- Born: 27 August 1947 Walnut Creek, California, United States
- Died: 12 October 2023 (aged 76) Melbourne, Victoria, Australia
- Education: University of California, Berkeley
- Occupation: Historian
- Known for: Australian labor history
- Political party: Socialist Alternative Victorian Socialists

= Tom O'Lincoln =

Australian historian (1947–2023)

Tom O'Lincoln (27 August 1947 − 12 October 2023) was an American-Australian Marxist historian and author, and one of the founders of the International Socialist Tendency in Australia.

O'Lincoln attended UC Berkeley in 1966 and joined the International Socialists who had participated in the Free Speech Movement two years earlier.
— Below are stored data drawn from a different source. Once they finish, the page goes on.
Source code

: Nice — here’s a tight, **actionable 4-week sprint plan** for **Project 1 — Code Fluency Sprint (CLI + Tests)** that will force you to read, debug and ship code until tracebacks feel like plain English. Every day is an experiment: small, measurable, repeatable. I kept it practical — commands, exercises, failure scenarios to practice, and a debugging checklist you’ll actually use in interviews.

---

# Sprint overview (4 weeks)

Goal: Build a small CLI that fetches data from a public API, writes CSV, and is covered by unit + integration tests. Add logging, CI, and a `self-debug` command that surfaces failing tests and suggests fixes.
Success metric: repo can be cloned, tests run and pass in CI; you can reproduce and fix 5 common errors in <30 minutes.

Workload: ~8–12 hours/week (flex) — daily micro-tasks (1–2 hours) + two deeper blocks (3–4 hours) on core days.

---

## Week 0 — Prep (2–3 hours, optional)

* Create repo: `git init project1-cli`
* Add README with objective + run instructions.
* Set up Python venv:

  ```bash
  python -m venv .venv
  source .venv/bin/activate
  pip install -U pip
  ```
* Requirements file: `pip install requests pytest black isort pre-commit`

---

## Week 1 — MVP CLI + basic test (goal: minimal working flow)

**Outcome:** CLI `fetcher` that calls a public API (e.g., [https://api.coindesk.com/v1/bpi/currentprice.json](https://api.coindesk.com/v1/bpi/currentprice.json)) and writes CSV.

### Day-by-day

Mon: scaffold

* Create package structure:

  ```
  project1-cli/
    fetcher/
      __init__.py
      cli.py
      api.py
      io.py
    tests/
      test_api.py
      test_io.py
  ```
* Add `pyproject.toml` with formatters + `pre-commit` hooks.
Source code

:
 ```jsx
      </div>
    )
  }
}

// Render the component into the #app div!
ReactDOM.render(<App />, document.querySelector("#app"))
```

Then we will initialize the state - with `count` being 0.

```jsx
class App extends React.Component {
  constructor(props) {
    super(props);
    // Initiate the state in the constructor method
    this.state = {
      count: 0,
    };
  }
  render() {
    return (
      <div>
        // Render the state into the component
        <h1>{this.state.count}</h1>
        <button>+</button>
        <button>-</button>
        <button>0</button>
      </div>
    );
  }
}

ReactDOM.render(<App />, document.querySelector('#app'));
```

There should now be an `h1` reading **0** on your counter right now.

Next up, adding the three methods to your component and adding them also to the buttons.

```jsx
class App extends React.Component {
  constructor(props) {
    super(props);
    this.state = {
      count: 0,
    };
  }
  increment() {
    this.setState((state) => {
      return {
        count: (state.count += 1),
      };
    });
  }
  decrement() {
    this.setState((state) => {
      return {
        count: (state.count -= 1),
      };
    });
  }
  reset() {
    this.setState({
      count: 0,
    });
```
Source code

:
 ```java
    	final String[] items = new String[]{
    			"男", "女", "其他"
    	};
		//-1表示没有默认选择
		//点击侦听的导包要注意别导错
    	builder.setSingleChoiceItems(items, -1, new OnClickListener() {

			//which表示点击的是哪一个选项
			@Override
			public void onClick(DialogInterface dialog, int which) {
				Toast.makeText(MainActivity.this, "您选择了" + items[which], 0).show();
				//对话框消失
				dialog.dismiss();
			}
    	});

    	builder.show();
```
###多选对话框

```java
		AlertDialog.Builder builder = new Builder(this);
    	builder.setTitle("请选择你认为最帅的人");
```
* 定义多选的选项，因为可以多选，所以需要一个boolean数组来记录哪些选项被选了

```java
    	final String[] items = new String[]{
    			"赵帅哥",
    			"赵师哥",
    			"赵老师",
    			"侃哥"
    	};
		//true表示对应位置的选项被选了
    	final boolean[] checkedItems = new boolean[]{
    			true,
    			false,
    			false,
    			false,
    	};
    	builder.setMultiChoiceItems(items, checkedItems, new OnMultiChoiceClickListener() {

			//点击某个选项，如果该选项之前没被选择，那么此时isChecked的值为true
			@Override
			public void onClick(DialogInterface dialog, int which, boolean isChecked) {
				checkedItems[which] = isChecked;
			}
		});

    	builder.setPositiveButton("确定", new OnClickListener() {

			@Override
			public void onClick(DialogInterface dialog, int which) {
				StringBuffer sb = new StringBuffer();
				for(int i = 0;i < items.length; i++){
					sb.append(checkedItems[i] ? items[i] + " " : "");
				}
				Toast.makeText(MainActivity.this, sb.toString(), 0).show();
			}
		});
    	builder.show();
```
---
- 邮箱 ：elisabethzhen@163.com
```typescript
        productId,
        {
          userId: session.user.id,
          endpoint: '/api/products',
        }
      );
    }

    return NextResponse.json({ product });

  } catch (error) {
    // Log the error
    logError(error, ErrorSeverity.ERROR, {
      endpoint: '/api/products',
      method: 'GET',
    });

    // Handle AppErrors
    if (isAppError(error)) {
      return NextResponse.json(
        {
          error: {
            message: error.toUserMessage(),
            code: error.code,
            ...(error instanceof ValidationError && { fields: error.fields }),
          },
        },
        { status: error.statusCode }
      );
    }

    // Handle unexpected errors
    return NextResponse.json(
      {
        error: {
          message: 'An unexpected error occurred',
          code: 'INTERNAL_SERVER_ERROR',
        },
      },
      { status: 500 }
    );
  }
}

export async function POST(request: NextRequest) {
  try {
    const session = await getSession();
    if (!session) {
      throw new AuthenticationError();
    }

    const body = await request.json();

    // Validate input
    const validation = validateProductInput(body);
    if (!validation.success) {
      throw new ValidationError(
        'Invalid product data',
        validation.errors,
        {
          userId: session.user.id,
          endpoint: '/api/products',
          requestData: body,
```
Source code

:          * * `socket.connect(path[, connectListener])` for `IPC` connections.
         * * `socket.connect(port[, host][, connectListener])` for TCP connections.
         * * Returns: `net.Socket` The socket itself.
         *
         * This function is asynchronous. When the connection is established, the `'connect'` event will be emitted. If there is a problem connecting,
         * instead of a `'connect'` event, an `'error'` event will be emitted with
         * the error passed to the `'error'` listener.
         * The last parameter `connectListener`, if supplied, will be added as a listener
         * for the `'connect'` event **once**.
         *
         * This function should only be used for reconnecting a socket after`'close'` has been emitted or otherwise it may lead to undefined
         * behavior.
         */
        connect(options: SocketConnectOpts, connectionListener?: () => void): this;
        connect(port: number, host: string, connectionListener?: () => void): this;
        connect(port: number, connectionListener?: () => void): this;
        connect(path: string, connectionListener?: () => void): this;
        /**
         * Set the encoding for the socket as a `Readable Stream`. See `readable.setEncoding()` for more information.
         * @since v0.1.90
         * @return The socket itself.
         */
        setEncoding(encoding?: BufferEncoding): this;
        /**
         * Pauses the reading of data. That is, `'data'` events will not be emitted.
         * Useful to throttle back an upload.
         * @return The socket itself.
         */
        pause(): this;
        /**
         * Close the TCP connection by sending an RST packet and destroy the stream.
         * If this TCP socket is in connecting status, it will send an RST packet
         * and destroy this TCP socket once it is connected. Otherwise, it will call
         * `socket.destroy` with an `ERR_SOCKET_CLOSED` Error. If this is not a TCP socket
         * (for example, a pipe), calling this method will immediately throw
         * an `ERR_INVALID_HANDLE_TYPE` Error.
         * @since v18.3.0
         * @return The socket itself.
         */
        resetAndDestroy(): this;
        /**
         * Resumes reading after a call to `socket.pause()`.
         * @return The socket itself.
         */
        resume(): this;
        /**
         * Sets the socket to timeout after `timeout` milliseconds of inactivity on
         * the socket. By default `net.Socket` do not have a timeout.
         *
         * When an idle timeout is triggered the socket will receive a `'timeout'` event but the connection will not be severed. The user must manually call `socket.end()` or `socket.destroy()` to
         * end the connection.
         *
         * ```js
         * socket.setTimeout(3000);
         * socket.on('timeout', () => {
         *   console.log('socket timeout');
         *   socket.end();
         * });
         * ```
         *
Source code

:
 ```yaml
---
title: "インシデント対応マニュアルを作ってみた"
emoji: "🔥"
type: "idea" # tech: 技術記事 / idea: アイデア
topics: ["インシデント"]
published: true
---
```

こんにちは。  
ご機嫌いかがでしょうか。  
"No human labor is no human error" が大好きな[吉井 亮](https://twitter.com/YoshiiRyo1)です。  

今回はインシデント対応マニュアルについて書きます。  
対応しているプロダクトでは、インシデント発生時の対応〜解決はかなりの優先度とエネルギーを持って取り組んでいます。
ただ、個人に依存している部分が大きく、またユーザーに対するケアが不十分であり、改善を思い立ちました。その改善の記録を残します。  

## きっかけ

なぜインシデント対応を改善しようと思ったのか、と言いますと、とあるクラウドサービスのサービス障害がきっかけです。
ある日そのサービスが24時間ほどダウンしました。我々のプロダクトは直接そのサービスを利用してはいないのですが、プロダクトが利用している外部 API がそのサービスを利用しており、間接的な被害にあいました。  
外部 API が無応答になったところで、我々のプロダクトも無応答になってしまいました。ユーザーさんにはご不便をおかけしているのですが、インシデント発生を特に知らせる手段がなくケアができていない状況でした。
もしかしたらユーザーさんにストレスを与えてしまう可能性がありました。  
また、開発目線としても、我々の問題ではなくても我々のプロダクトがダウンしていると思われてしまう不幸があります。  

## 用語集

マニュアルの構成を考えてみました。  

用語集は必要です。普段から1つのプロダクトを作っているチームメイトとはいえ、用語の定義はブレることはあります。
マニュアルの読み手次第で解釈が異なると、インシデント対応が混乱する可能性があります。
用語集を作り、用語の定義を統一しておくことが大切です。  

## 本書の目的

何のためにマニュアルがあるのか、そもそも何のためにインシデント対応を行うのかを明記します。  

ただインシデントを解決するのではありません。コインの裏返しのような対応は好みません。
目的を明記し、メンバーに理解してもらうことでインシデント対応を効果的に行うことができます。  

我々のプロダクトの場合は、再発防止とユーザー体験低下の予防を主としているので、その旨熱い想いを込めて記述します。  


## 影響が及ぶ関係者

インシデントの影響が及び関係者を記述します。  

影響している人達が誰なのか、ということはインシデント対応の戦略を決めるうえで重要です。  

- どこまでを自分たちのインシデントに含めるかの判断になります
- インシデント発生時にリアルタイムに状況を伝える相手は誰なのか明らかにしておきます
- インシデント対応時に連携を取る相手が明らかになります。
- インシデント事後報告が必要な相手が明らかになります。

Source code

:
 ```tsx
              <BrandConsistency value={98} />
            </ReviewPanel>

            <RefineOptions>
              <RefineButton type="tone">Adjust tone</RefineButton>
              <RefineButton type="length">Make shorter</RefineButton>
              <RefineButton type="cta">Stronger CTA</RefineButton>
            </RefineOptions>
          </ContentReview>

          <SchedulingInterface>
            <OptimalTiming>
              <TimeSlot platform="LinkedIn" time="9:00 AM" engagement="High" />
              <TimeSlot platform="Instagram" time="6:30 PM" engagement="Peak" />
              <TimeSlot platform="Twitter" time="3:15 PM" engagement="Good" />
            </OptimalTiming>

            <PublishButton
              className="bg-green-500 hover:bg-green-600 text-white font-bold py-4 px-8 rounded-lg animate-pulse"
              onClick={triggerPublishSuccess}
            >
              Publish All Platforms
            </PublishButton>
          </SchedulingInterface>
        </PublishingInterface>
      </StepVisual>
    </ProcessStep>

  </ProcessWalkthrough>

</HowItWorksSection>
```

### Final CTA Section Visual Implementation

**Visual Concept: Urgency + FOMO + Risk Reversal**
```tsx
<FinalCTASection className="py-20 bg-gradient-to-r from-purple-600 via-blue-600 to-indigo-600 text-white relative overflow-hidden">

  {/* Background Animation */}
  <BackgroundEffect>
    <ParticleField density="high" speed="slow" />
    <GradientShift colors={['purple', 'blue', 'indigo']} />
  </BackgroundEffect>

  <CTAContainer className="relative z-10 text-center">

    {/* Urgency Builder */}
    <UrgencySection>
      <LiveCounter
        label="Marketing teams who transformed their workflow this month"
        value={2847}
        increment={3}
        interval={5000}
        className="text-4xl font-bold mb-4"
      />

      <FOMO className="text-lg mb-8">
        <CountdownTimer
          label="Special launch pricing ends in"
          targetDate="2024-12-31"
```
He wrote first-hand accounts of the Carnation Revolution in Portugal, the Sandinistas in Nicaragua, the Philippines after the downfall of Ferdinand Marcos, the USSR under Mikhail Gorbachev, and the upheavals against Suharto in Indonesia. He was a member of the Trotskyist organisation Socialist Alternative, as well as its electoral alliance party Victorian Socialists, and an editor of the online journal Marxist Interventions.

==Death==
O'Lincoln died on 12 October 2023, at the age of 76, after a long battle with Parkinson's disease.

== Bibliography ==

=== Books ===
- Into the Mainstream: The Decline of Australian Communism, Stained Wattle Press, Sydney 1985.
- Years of Rage: Social Conflicts in the Fraser Era, Bookmarks Australia, Melbourne, 1993.
- Class and Class Conflict in Australia, (Co-editor with Rick Kuhn) Longman Australia, Melbourne, 1996.
- United We Stand: Class Struggle in Colonial Australia, Red Rag, Melbourne, 2005.
- Rebel Women in Australian Working Class History, (Co-editor with Sandra Bloodworth), Red Rag, Melbourne, 2008.
- Australia's Pacific War: Challenging a National Myth, Interventions, Melbourne, 2011.
- Neighbour from Hell, Interventions, Melbourne, 2014.
- The Highway is for Gamblers: A Political Memoir, with Janey Stone, Interventions. Melbourne, 2017.

=== Articles ===
- Why there's nothing good about Australian nationalism, Socialist Alternative, Edition 124, January 2008.